For ETF Value Creators and Destroyers, Size Matters
State Street’s SPY tops the list of value creators, while ETFs from ProShares and ARK lost the most value, according to Morningstar.
Which funds become the top creators of value, as well as the biggest destroyers, appears to be a matter of the issuer's size.
Over the 10 years through Dec. 31, 2024, the $608 billion S&P 500 ETF Trust (SPY)—the world’s largest ETF that decade—has generated $351.9 billion of shareholder value, the most among exchange-traded funds, according to a Morningstar report published in January. State Street’s SPDR unit is the world’s third-largest ETF issuer, with $1.5 trillion in assets.
On the flip side, the $2.1 billion ProShares UltraPro Short QQQ (SQQQ) has shed $10 billion in shareholder value over the same period, according to a Morningstar survey published March 18. While ProShares' $70.7 billion in assets puts it in the 12th spot in our etf.com League Tables, SPDR’s assets are 20 times greater and those of iShares, the biggest ETF brand, are 45 times the size.
This is due to inherent advantages the larger funds hold, Morningstar analysts Amy Arnott and Jeffrey Ptak wrote in the study. Gargantuan size creates a “positive feedback loop of size and performance: Strong performance attracts more assets, which in turn means the biggest fund shops have the most impact on wealth creation in dollar terms.”
The smaller firms, they wrote, are “still large enough for losses to generate a major impact in dollar terms.”
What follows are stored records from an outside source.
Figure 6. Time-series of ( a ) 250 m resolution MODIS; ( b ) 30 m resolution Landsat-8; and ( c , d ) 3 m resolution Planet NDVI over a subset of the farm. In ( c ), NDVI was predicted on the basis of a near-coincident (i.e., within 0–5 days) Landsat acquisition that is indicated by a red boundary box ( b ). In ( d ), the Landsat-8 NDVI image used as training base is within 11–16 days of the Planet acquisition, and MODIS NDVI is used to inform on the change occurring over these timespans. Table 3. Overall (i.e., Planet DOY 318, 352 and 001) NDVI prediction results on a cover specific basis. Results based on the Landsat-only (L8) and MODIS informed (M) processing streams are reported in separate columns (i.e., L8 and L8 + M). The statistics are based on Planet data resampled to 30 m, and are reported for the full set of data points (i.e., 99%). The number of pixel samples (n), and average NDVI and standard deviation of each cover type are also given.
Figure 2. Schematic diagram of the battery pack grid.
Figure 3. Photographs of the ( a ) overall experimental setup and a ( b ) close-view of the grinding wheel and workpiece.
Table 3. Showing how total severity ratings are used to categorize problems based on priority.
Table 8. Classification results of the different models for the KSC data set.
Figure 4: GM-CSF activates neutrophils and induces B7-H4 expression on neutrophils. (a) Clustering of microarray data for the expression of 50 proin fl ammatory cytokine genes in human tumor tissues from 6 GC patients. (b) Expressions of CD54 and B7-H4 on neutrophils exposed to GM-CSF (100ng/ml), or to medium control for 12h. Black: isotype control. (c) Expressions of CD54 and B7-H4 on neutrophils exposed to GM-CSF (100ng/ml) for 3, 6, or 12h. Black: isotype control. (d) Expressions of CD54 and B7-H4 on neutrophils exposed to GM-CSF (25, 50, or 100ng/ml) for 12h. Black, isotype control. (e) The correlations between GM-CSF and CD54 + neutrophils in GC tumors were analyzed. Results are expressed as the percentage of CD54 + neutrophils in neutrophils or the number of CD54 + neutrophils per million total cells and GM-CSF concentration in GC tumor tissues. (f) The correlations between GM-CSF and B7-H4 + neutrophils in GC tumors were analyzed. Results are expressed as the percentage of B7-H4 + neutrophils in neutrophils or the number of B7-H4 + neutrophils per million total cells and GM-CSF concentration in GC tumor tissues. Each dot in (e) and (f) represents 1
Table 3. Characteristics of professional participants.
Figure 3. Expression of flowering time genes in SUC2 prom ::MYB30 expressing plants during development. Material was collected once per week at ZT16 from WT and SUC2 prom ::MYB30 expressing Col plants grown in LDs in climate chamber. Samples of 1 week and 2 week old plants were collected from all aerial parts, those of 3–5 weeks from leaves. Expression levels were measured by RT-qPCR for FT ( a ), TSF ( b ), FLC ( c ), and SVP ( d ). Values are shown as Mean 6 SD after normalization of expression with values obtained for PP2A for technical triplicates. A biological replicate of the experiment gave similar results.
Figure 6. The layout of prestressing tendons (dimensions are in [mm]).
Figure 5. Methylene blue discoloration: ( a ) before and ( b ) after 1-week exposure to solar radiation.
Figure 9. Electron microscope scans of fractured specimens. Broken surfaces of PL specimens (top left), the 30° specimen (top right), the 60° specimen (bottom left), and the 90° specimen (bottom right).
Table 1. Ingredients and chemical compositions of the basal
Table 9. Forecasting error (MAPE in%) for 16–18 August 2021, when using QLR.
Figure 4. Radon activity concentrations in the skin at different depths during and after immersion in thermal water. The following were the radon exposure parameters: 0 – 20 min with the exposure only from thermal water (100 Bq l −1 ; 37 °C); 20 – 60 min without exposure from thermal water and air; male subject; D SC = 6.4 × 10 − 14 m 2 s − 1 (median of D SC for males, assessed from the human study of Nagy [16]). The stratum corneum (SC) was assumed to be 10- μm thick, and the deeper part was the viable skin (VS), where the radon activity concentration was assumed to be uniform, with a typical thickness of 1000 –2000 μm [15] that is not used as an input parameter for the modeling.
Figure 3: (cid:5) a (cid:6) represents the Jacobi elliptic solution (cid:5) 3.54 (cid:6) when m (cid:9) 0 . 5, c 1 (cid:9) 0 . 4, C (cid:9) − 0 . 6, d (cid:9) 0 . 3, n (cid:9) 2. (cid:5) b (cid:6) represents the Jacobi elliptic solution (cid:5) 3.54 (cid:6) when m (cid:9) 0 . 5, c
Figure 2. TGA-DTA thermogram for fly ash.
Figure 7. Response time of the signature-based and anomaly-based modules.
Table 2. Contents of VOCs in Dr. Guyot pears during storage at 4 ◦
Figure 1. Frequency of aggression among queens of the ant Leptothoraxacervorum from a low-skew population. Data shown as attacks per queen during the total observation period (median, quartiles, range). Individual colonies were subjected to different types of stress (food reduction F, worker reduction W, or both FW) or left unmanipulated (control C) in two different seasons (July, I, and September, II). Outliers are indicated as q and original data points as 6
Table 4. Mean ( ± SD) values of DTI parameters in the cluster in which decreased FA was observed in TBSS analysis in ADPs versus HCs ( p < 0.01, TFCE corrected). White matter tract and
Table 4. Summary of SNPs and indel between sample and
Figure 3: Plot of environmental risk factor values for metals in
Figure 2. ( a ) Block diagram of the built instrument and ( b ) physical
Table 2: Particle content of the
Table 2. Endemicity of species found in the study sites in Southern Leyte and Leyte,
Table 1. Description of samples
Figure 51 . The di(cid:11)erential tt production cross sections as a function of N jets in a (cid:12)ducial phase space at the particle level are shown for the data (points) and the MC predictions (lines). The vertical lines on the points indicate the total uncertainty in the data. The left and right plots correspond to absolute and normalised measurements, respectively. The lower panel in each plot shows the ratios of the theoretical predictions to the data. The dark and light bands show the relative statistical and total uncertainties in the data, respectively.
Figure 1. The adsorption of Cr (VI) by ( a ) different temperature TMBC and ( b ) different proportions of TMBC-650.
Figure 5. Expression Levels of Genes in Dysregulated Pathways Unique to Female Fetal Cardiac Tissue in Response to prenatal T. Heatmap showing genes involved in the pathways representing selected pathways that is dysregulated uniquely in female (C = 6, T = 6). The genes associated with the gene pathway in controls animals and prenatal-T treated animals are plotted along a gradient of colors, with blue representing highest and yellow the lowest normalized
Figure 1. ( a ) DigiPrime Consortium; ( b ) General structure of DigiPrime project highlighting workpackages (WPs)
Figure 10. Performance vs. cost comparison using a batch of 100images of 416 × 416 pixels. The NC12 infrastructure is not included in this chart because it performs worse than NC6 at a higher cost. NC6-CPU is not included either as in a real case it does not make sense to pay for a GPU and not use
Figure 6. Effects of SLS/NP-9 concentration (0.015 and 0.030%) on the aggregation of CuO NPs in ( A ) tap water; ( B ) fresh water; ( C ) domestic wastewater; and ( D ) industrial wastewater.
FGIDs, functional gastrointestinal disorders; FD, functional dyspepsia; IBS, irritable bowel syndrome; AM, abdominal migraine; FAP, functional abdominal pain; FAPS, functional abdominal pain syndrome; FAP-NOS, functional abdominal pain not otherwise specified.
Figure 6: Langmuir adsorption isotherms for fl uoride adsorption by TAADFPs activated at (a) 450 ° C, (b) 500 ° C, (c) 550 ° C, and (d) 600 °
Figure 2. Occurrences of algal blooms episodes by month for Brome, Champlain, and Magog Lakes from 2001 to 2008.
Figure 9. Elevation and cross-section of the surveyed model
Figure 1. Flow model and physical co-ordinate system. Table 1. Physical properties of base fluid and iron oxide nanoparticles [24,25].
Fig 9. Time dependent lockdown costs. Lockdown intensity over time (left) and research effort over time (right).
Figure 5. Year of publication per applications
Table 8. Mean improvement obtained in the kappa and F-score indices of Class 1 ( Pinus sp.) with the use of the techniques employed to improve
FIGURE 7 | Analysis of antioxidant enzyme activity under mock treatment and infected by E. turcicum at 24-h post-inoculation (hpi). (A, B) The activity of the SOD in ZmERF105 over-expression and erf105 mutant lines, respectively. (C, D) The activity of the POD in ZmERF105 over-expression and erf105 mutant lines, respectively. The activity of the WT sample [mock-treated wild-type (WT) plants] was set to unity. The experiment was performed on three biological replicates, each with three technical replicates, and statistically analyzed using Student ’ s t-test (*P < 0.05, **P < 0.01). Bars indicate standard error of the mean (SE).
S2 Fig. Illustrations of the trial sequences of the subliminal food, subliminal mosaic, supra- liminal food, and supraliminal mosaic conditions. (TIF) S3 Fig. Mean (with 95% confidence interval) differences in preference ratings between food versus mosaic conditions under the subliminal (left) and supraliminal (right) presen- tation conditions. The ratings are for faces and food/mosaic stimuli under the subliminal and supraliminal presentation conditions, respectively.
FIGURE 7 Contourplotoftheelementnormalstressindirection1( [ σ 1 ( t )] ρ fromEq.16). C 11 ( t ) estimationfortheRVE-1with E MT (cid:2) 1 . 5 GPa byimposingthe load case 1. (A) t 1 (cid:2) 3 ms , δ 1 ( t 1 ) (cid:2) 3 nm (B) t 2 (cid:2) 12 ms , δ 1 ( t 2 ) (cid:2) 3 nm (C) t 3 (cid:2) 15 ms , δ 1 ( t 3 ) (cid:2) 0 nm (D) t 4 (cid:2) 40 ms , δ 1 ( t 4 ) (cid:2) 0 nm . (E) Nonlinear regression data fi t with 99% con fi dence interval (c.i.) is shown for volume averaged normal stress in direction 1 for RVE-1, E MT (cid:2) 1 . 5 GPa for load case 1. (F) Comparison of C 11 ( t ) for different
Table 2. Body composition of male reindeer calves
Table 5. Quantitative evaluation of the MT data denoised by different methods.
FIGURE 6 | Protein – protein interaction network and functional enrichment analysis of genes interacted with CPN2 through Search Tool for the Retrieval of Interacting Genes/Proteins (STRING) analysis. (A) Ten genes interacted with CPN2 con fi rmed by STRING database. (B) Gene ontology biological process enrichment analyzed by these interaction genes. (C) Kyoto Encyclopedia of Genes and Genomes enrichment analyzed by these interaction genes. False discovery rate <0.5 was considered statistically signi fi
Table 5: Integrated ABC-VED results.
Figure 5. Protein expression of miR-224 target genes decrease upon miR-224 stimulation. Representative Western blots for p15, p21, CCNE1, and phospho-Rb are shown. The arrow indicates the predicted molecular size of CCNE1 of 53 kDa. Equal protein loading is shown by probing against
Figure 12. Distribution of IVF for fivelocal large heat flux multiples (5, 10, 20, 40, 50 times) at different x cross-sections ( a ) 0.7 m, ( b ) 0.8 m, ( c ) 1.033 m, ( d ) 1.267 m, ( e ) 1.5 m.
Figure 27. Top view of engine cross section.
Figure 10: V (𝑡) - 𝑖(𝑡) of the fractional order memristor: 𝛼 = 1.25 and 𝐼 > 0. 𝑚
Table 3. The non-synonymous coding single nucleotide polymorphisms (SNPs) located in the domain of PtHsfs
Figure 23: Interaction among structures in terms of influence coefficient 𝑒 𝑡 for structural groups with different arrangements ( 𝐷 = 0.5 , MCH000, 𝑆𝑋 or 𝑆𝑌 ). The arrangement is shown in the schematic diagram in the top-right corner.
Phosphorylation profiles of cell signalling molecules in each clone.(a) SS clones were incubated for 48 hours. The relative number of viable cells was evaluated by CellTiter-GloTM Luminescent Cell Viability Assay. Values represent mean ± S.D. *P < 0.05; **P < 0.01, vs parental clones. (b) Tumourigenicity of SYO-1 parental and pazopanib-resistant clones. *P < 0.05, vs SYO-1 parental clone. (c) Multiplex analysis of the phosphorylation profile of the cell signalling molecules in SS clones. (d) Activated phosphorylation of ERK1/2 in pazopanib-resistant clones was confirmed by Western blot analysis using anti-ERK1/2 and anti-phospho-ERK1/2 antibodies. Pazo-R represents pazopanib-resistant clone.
Wealth Creators and Destroyers
The biggest ETF wealth creators—the survey ranked 15 mutual funds and exchange-traded funds together—were the $542.1 billion iShares Core S&P 500 ETF (IVV), which generated $263.1 billion, and the $303.3 billion Invesco QQQ Trust (QQQ), creator of $195.2 billion of shareholder value.
On the value destruction side, the second-largest figure was the $7 billion wrecked by the $231.2 million ProShares Ultra VIX Short-Term Futures ETF (UVXY), followed by $7 billion in lost value from the $5.5 billion ARK Innovation ETF (ARKK).
In addition to the value-losing funds’ issuers simply not having the scale of their larger cousins, they’ve also timed their launches as market conditions worsened or they’ve simply lost when higher risks were taken, the authors said.
“Many of the firms on our list have lineups that are heavy on specialized and volatile categories, such as commodities, natural resources, and emerging markets—areas that failed to enhance shareholder value during most of the decade covered in our study. KraneShares, Barclays, and Global X are three examples of this trend.”